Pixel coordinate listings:
• • • •

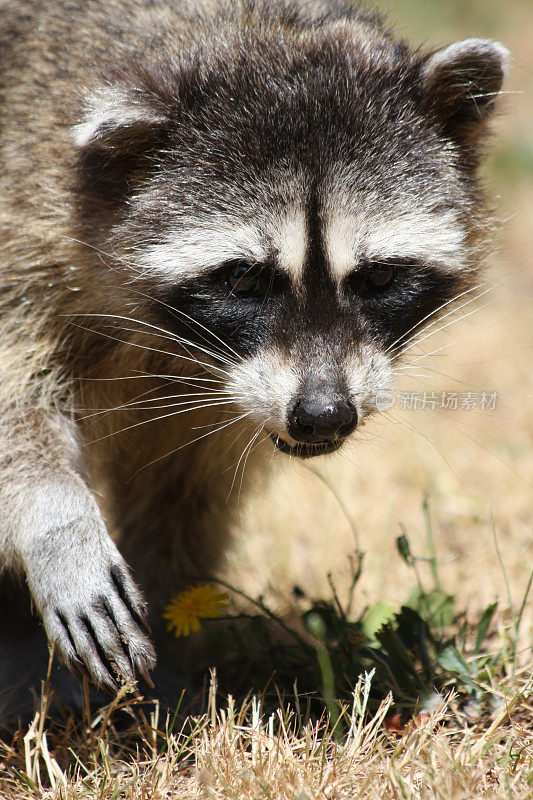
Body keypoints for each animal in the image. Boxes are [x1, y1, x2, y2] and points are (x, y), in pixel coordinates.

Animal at [0, 0, 508, 712]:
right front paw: (57, 524)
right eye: (244, 280)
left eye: (380, 279)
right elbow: (16, 409)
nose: (323, 415)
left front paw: (171, 640)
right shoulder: (26, 226)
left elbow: (183, 494)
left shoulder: (217, 396)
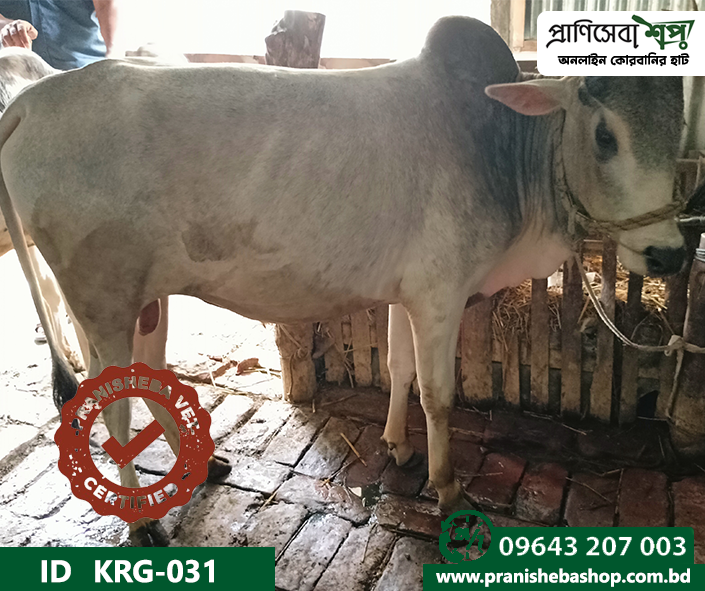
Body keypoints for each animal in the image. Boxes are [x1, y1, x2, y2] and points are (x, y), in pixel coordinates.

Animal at [0, 16, 685, 546]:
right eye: (605, 136)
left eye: (679, 134)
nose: (671, 253)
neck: (499, 144)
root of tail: (34, 99)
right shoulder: (441, 296)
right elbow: (439, 395)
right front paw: (447, 488)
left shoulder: (409, 296)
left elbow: (402, 372)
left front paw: (400, 447)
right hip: (103, 301)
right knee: (106, 402)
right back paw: (143, 521)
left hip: (146, 298)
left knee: (144, 377)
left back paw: (205, 466)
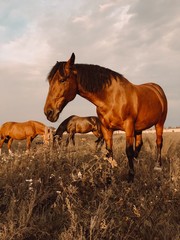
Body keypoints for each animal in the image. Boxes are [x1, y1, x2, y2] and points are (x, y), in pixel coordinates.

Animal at [43, 53, 167, 182]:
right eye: (50, 82)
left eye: (62, 80)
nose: (48, 112)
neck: (112, 98)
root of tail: (157, 89)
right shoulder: (107, 129)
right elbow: (109, 152)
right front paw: (109, 177)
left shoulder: (128, 127)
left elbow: (128, 151)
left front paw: (130, 177)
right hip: (139, 128)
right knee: (139, 144)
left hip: (159, 123)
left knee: (159, 142)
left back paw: (158, 166)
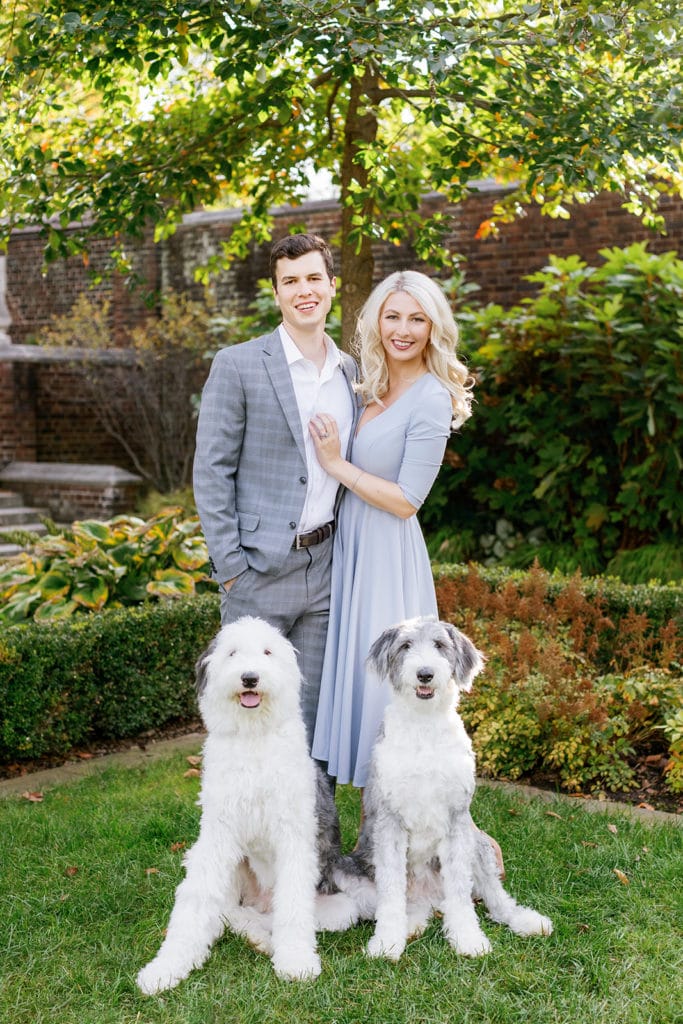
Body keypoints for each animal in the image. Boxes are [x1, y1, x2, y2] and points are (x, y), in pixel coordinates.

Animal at [139, 614, 362, 991]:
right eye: (232, 653)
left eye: (267, 652)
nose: (250, 678)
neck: (254, 735)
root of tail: (261, 903)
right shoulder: (216, 837)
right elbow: (195, 902)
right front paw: (166, 967)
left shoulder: (294, 839)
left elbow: (293, 909)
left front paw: (296, 962)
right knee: (229, 913)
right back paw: (256, 937)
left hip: (340, 906)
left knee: (279, 916)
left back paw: (267, 942)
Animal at [335, 614, 557, 958]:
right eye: (406, 646)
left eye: (439, 645)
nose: (425, 673)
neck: (424, 725)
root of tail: (429, 899)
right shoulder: (389, 821)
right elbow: (391, 893)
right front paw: (386, 942)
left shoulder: (456, 819)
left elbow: (461, 894)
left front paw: (468, 939)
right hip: (347, 869)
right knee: (405, 904)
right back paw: (409, 926)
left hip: (479, 843)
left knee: (495, 899)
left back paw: (528, 921)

• • • •

» **Task description**
Exactly as written, print each entry, leaving all pictures out.

» **Problem solution**
Body keypoints for each animal in the image. Boxes are [x1, y1, x2, y2] and points are (x, y), in pixel coordinates.

Animal at [0, 0, 508, 712]:
right front paw: (57, 524)
right eye: (244, 280)
left eye: (380, 279)
right elbow: (16, 409)
nose: (323, 415)
left front paw: (171, 640)
right shoulder: (26, 226)
left elbow: (183, 494)
left shoulder: (217, 396)
Body keypoints for each animal in the image. Boxes are [x1, y1, x2, y2] and points are (x, y), in pixel coordinates.

Animal at [0, 16, 685, 546]:
right eye: (605, 136)
left eye: (679, 134)
nose: (671, 253)
neck: (499, 144)
root of tail: (34, 99)
right shoulder: (441, 296)
right elbow: (439, 395)
right front paw: (447, 488)
left shoulder: (409, 296)
left elbow: (402, 372)
left front paw: (400, 447)
right hip: (103, 301)
right knee: (106, 402)
right back paw: (143, 521)
left hip: (146, 298)
left knee: (144, 377)
left back paw: (205, 466)
Body keypoints for each animal in the image. Boxes are [x1, y1, x2, y2] and points are (x, y), in pixel coordinates.

Animal at [43, 53, 167, 182]:
right eye: (50, 82)
left eye: (62, 80)
nose: (48, 112)
neck: (112, 98)
root of tail: (157, 89)
right shoulder: (107, 129)
right elbow: (109, 152)
right front paw: (109, 177)
left shoulder: (128, 127)
left elbow: (128, 151)
left front paw: (130, 177)
right hip: (139, 128)
right knee: (139, 144)
left hip: (159, 123)
left knee: (159, 142)
left back paw: (158, 166)
Body keypoints for each animal in the image. Boxes are [x1, y1, x2, y2] and points are (x, y), in pixel coordinates.

Animal at [139, 614, 362, 991]:
right eye: (232, 653)
left eye: (267, 652)
nose: (250, 678)
neck: (254, 735)
root of tail: (261, 903)
right shoulder: (216, 837)
right elbow: (195, 902)
right front paw: (166, 967)
left shoulder: (294, 839)
left elbow: (293, 909)
left front paw: (296, 962)
right knee: (229, 913)
right back paw: (256, 937)
left hip: (340, 906)
left knee: (279, 916)
left back paw: (267, 942)
Animal at [335, 614, 557, 958]:
right eye: (406, 646)
left eye: (439, 645)
nose: (425, 673)
neck: (424, 725)
root of tail: (429, 899)
right shoulder: (389, 821)
right elbow: (391, 893)
right front paw: (386, 942)
left shoulder: (456, 819)
left elbow: (461, 894)
left front paw: (468, 939)
right hip: (347, 869)
right knee: (405, 904)
right back paw: (409, 926)
left hip: (479, 843)
left knee: (495, 899)
left back paw: (528, 921)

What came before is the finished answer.